Export a standalone configuration for remote execution.

Return type:: dict

property force_local: bool: When True, this layer must run locally (Merlin will not offload it).

forward(*input_parameters, shots=None, sampling_method=None, simultaneous_processes=None)

Forward pass through the quantum layer.

When self.amplitude_encoding is True the first positional argument must contain the amplitude-encoded input state (either [num_states] or [batch_size, num_states]). Remaining positional arguments are treated as classical inputs and processed via the standard encoding pipeline.

Return type:: tuple[Tensor, Tensor] | Tensor

Sampling is controlled by:

shots (int): number of samples; if 0 or None, return exact amplitudes/probabilities.
sampling_method (str): e.g. “multinomial”.

get_experiment()

Return type:: Optional[Experiment]

property has_custom_detectors: bool

input_parameters: list[str]

merlin_leaf: bool = True

noise_model: Any | None

property output_keys: Return the Fock basis associated with the layer outputs.

property output_size: int

prepare_parameters(input_parameters)

Prepare parameter list for circuit evaluation.

Return type:: list[Tensor]

set_force_simulation(value)

Return type:: None

set_input_state(input_state)

set_sampling_config(shots=None, method=None): Deprecated: sampling configuration must be provided at call time in forward.

should_offload(_processor=None, _shots=None)

Return True if this layer should be offloaded under current policy.

Return type:: bool

classmethod simple(input_size, n_params=90, output_size=None, device=None, dtype=None, no_bunching=True, **kwargs)

Create a ready-to-train layer with a 10-mode, 5-photon architecture.

The circuit is assembled via CircuitBuilder with the following layout:

A fully trainable entangling layer acting on all modes;
A full input encoding layer spanning all encoded features;
A non-trainable entangling layer that redistributes encoded information;
Optional trainable Mach-Zehnder blocks (two parameters each) to reach the requested n_params budget;
A final entangling layer prior to measurement.

Args:

input_size: Size of the classical input vector. n_params: Number of trainable parameters to allocate across the additional MZI blocks.
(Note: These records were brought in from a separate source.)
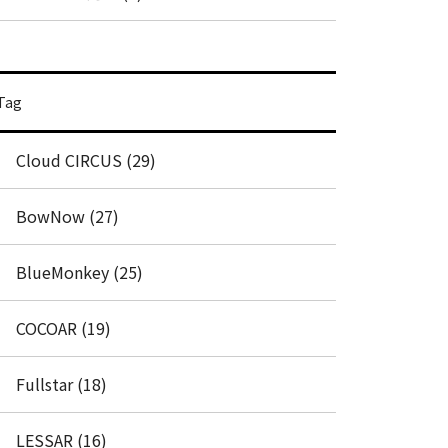
Tag
Cloud CIRCUS (29)
BowNow (27)
BlueMonkey (25)
COCOAR (19)
Fullstar (18)
LESSAR (16)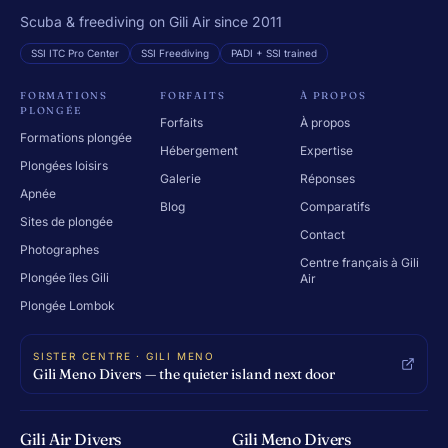
Scuba & freediving on Gili Air since 2011
SSI ITC Pro Center
SSI Freediving
PADI + SSI trained
FORMATIONS
FORFAITS
À PROPOS
PLONGÉE
Forfaits
À propos
Formations plongée
Hébergement
Expertise
Plongées loisirs
Galerie
Réponses
Apnée
Blog
Comparatifs
Sites de plongée
Contact
Photographes
Centre français à Gili
Plongée îles Gili
Air
Plongée Lombok
SISTER CENTRE · GILI MENO
Gili Meno Divers — the quieter island next door
Gili Air Divers
Gili Meno Divers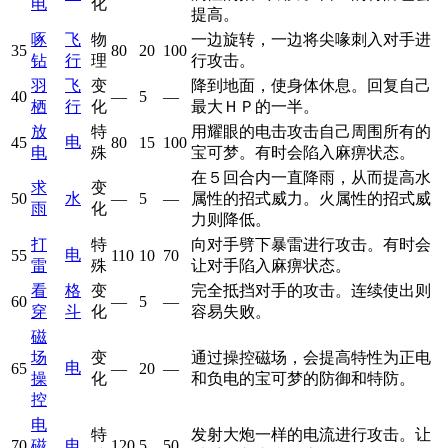
电
化
提高。
啄
飞
物
一边旋转，一边将尖喙刺入对手进
35
80
20
100
钻
行
理
行攻击。
羽
飞
变
降到地面，使身体休息。回复自己
40
—
5
—
栖
行
化
最大ＨＰ的一半。
放
特
用耀眼的电击攻击自己周围所有的
电
45
80
15
100
电
殊
宝可梦。有时会陷入麻痹状态。
在５回合内一直降雨，从而提高水
求
变
50
水
—
5
—
属性的招式威力。火属性的招式威
雨
化
力则降低。
打
特
向对手劈下暴雷进行攻击。有时会
电
55
110
10
70
雷
殊
让对手陷入麻痹状态。
看
格
变
完全抵挡对手的攻击。连续使出则
60
—
5
—
穿
斗
化
容易失败。
磁
场
变
通过操控磁场，会提高特性为正电
电
65
—
20
—
操
化
和负电的宝可梦的防御和特防。
控
电
特
发射大炮一样的电流进行攻击。让
70
磁
电
120
5
50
Values

below the default entangling budget trigger a warning; values above it must differ by an even amount because each added MZI exposes two parameters.
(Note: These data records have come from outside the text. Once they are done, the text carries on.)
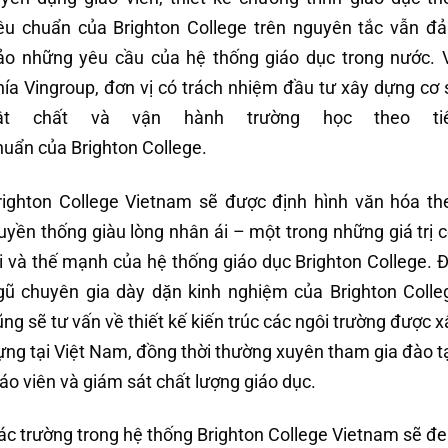
iêu chuẩn của Brighton College trên nguyên tắc vẫn đ
ảo những yêu cầu của hệ thống giáo dục trong nước. 
hía Vingroup, đơn vị có trách nhiệm đầu tư xây dựng cơ 
ật chất và vận hành trường học theo ti
huẩn của Brighton College.
righton College Vietnam sẽ được định hình văn hóa th
ruyền thống giàu lòng nhân ái – một trong những giá trị c
õi và thế mạnh của hệ thống giáo dục Brighton College. Đ
gũ chuyên gia dày dặn kinh nghiệm của Brighton Colle
ũng sẽ tư vấn về thiết kế kiến trúc các ngôi trường được x
ựng tại Việt Nam, đồng thời thường xuyên tham gia đào t
iáo viên và giám sát chất lượng giáo dục.
ác trường trong hệ thống Brighton College Vietnam sẽ đ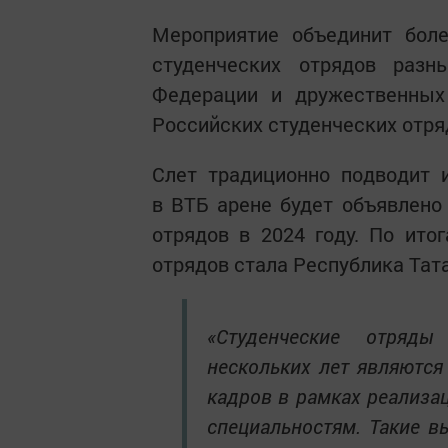
Мероприятие объединит боле
студенческих отрядов разн
Федерации и дружественных 
Российских студенческих отря
Слет традиционно подводит 
в ВТБ арене будет объявлено
отрядов в 2024 году. По ито
отрядов стала Республика Тат
«Студенческие отряды
нескольких лет являются
кадров в рамках реализа
специальностям. Такие в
output_size: Optional classical output width. device: Optional target device for tensors. dtype: Optional tensor dtype. no_bunching: Whether to restrict to states without photon bunching.

Returns:

QuantumLayer configured with the described architecture.

supports_offload()

Return True if this layer is technically offloadable.

Return type:: bool

to(*args, **kwargs)

Move and/or cast the parameters and buffers.

This can be called as

to(device=None, dtype=None, non_blocking=False)
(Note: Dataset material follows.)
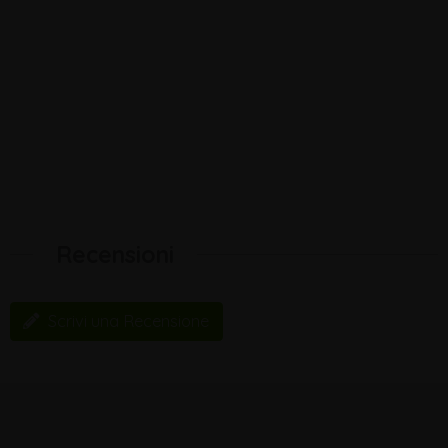
Recensioni
Scrivi una Recensione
to(dtype, non_blocking=False)

to(tensor, non_blocking=False)

to(memory_format=torch.channels_last)

Its signature is similar to torch.Tensor.to(), but only accepts floating point or complex dtypes. In addition, this method will only cast the floating point or complex parameters and buffers to dtype (if given). The integral parameters and buffers will be moved device, if that is given, but with dtypes unchanged. When non_blocking is set, it tries to convert/move asynchronously with respect to the host if possible, e.g., moving CPU Tensors with pinned memory to CUDA devices.

See below for examples.

Note

This method modifies the module in-place.